California spotted owls are nocturnal, sleeping during the day and active at night. They are most active two hours after sunset and before sunrise. In order to maintain comfortable body temperatures, these owls tend to roost higher in the forest canopy during the winter and lower in the summer. They will even switch roosting location throughout the day in response to temperature changes or exposure to direct sunlight!
California spotted owls may begin foraging as early as an hour before sunset. They are “perch and pounce” predators meaning they generally find a suitable foraging site, select a single perch and await prey to pounce on. They will rotate through several foraging sites each night. Important prey for the California spotted owl includes dusky footed woodrats, small mammals, birds, and insects.
The California spotted owl is listed as a Sensitive Species by the U.S. Forest Service and by the California Department of Fish and Game as a Species of Special Concern.
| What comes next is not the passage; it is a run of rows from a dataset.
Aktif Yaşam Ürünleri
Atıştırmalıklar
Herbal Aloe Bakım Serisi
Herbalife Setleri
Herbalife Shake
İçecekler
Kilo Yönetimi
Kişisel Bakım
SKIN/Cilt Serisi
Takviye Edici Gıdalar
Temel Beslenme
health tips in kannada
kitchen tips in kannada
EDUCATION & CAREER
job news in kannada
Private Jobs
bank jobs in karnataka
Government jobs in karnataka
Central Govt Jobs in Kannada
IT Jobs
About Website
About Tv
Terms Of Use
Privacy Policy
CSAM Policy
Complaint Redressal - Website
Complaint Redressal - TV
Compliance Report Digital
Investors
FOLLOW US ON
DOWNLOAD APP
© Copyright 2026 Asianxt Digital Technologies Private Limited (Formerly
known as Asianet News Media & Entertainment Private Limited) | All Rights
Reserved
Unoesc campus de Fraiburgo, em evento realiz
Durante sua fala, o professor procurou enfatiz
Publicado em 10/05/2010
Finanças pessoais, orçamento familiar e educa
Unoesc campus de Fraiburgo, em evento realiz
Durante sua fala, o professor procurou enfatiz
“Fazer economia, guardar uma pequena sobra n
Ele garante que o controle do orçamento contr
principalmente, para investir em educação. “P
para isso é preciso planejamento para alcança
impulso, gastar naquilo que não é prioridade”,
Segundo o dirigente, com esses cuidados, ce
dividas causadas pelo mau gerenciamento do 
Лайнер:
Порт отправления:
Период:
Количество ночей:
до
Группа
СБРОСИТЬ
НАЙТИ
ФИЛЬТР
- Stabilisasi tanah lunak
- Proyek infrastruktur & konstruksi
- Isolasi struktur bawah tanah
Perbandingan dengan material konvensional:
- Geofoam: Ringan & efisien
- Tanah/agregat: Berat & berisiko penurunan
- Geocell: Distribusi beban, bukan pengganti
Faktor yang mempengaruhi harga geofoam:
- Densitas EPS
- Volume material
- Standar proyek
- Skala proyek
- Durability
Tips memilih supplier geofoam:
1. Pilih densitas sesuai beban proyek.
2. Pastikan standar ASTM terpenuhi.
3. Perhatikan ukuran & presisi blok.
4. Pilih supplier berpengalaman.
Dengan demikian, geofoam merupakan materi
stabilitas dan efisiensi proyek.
Despite these designations, the CSO continues to decline in southern California due to stand-replacing wildfires, vegetation management activities, salvage logging, urban development, and several other uses and activities on the national forests. Intense, stand-replacing wildfires are considered the primary threat to California spotted owl habitat. Salvage logging, tree mortality (such as that caused by sudden oak death), and drought all pose threats to the species because they result in the loss of large old growth trees which provide California spotted owl habitat.
The recent surge in vegetation clearing projects could have a substantial effect on local CSO populations. The Forest Service estimates that up to 25% of primary spotted owl habitat would be affected by intensive fuel treatments, such as thinning, mastication, and fuel break construction. ForestWatch monitors vegetation removal projects on the Los Padres National Forest to ensure that any treatments in these areas do not harm the spotted owl or its habitat.
Because of their specific habitat preferences, spotted owls in southern California are very susceptible to fragmentation and populations are usually clustered in disconnected “islands” of suitable habitat surrounded by larger areas of unsuitable habitat. Human activity within spotted owl habitat can not only lead to direct habitat loss but also to noise disturbance, especially during the nesting season.
California spotted owls face competition from the invasive barred owl. This aggressive relative of the spotted owl has increased in numbers over the last decade and expanded its range further into spotted owl habitat- muscling California spotted owls out of their own territory.
ForestWatch is working to strengthen the standards and guidelines in the Los Padres National Forest plan to better protect California spotted owls and their habitat.